Utilizzando i calcoli di Copernico, scopre che i moti della Luna hanno velocità variabile: il che contraddice il principio dell'uniformità dei moti celesti.

Tuttavia Tycho Brahe rifiutò sia l'idea del moto rotatorio della Terra che del suo moto rivoluzionario attorno al Sole, basandosi sull'idea che un corpo gettato dall'alto di una torre non dovrebbe cadere alla sua base se il pianeta si muovesse. Un altro suo esempio famoso, debolissimo sul piano fisico, fu il seguente: se fosse vero che la Terra ruota da ovest verso est, allora il percorso di una palla di cannone, sparata verso ovest dovrebbe essere più lungo di quello di una palla sparata dallo stesso cannone verso est, ma gli artiglieri sanno bene che ciò non è vero, proprio perché la Terra è ferma.

-=-=-

## Compiti da svolgere
[A] Rispondi a queste domande sul brano su Tycho Brahe:
(i) Che cosa risulta sui moti della Luna utilizzando i calcoli di Copernico?
(ii) Quali due moti della Terra rifiutò Tycho Brahe?
(iii) Se la Terra ruotasse da ovest verso est, quale palla di cannone dovrebbe avere il percorso più lungo secondo il suo esempio?
[B] Nei record, riscrivi il tratto dall'inizio fino alla riga che contiene "511.5], [0, 0, 1]] dist [0.003379, -0.002809]" compresa, sostituendo "image" con "photo" e lasciando invariato tutto il resto. Ometti le immagini.

## Record da elaborare
-=-=-

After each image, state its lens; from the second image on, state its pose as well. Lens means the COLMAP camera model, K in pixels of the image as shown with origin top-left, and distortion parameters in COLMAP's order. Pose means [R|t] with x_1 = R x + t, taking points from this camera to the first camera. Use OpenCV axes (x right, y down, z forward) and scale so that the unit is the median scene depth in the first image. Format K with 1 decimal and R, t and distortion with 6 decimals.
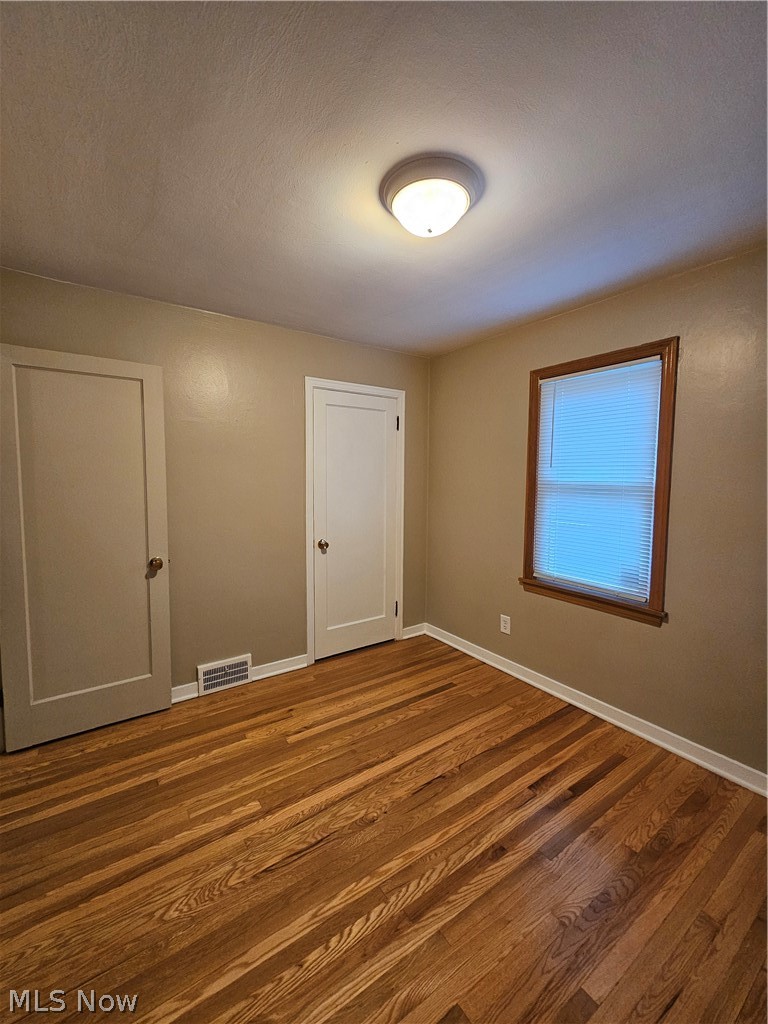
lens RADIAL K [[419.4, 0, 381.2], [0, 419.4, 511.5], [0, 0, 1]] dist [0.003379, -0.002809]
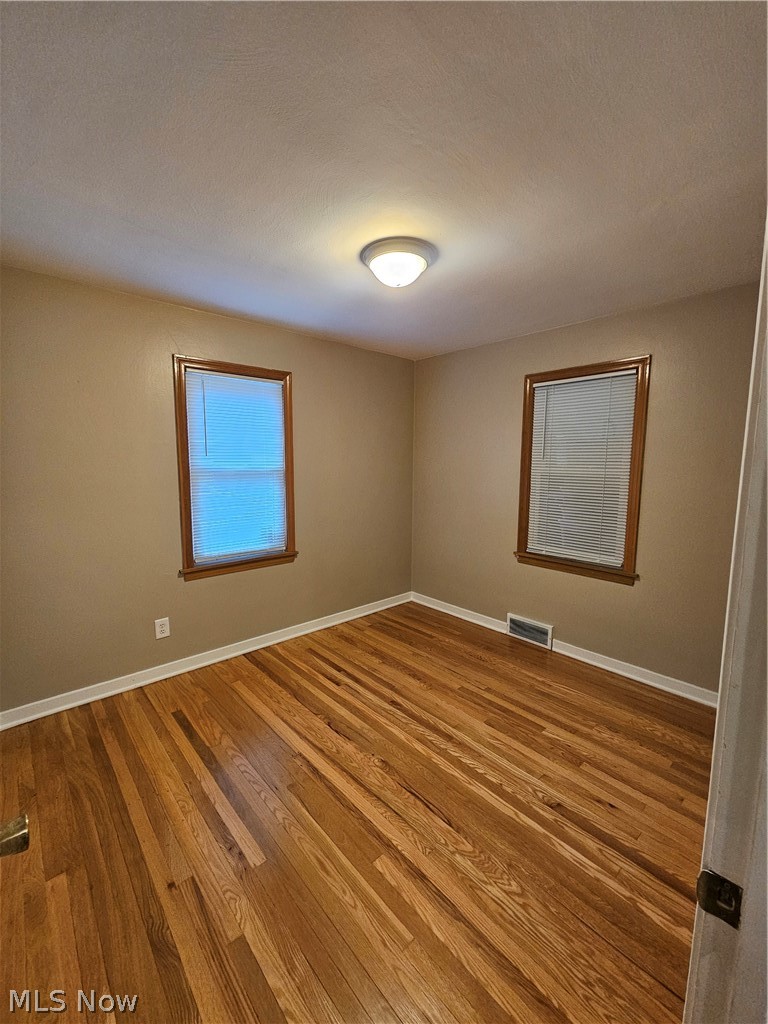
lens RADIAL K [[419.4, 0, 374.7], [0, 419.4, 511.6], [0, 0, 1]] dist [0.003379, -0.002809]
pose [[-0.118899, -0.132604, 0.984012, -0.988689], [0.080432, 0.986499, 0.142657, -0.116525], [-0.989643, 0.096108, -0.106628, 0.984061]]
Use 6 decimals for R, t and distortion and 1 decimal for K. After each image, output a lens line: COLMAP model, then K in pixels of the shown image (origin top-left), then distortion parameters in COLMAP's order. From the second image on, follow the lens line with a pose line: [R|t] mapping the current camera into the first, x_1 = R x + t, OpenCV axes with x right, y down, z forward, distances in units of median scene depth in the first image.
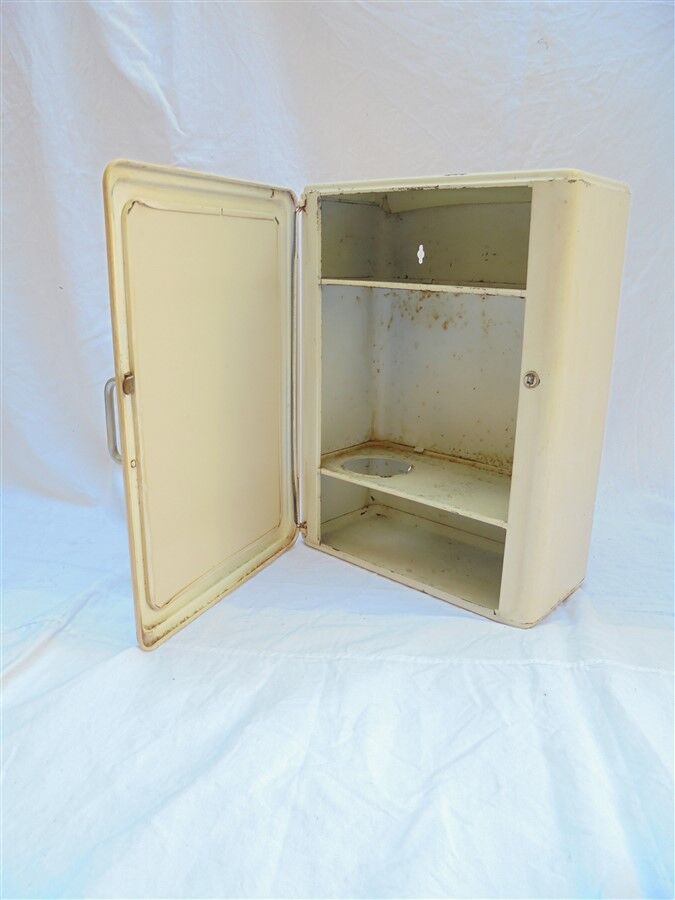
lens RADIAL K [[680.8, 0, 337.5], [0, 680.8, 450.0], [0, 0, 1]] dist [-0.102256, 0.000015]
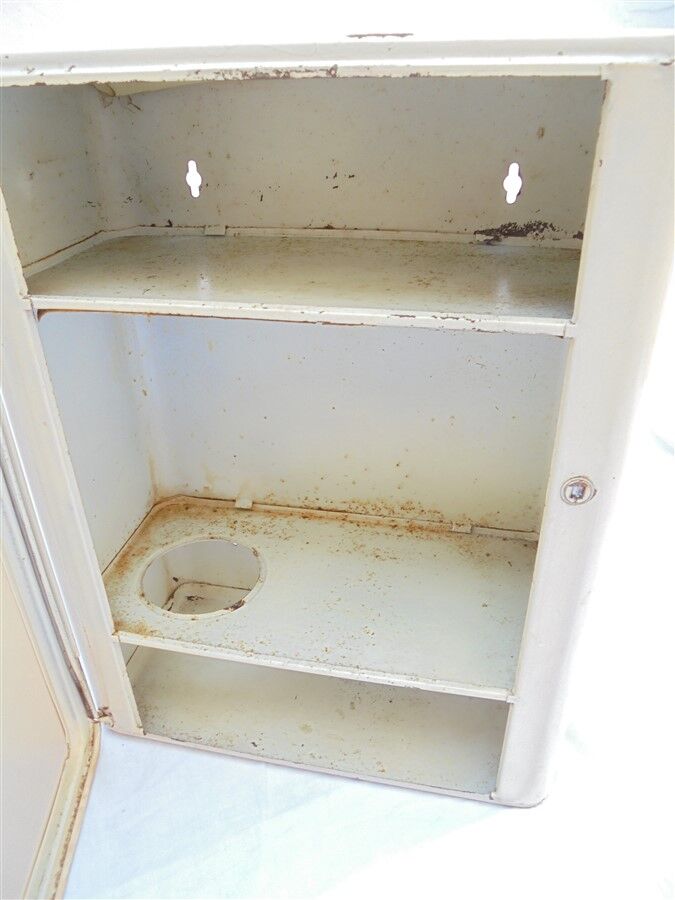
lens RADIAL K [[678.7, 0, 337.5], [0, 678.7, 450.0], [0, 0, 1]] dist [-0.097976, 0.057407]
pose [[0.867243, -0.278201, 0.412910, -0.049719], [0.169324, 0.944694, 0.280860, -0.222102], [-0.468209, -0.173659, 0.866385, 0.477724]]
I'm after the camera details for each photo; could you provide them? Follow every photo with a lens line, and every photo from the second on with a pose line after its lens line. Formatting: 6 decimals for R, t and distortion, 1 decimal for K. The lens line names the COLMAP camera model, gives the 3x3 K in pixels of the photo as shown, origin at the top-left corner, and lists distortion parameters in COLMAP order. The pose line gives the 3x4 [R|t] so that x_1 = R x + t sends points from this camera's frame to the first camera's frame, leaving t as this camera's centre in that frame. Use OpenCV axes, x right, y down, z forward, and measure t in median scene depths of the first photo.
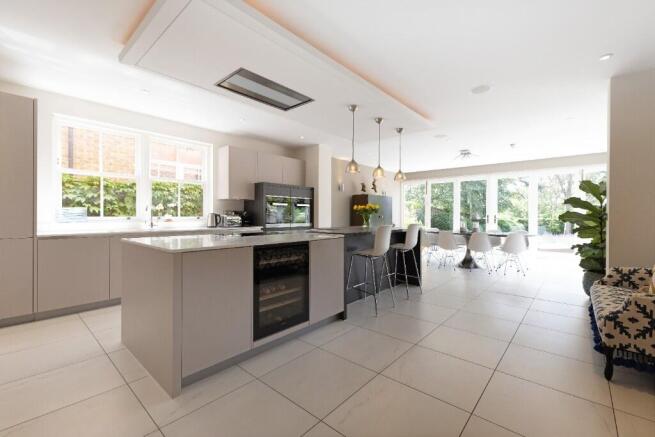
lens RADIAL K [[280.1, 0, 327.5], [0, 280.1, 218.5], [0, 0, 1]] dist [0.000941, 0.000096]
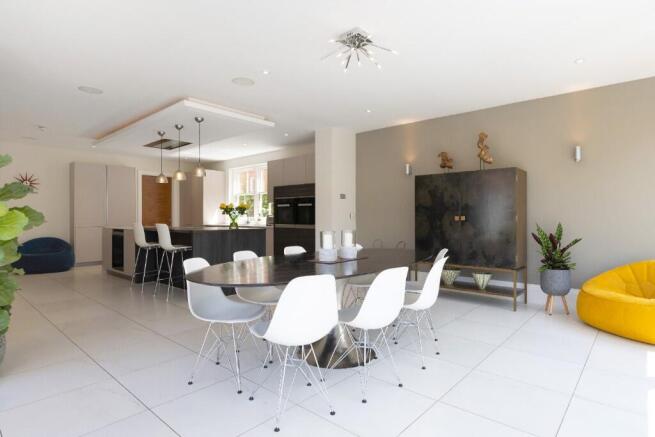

-=-=-

## Risultati per compito
[A]
(i) Hanno velocità variabile, il che contraddice il principio dell'uniformità dei moti celesti.
(ii) Il moto rotatorio della Terra e il suo moto rivoluzionario attorno al Sole.
(iii) Quella sparata verso ovest.

[B]
After each photo, state its lens; from the second photo on, state its pose as well. Lens means the COLMAP camera model, K in pixels of the photo as shown with origin top-left, and distortion parameters in COLMAP's order. Pose means [R|t] with x_1 = R x + t, taking points from this camera to the first camera. Use OpenCV axes (x right, y down, z forward) and scale so that the unit is the median scene depth in the first photo. Format K with 1 decimal and R, t and distortion with 6 decimals.
lens RADIAL K [[419.4, 0, 381.2], [0, 419.4, 511.5], [0, 0, 1]] dist [0.003379, -0.002809]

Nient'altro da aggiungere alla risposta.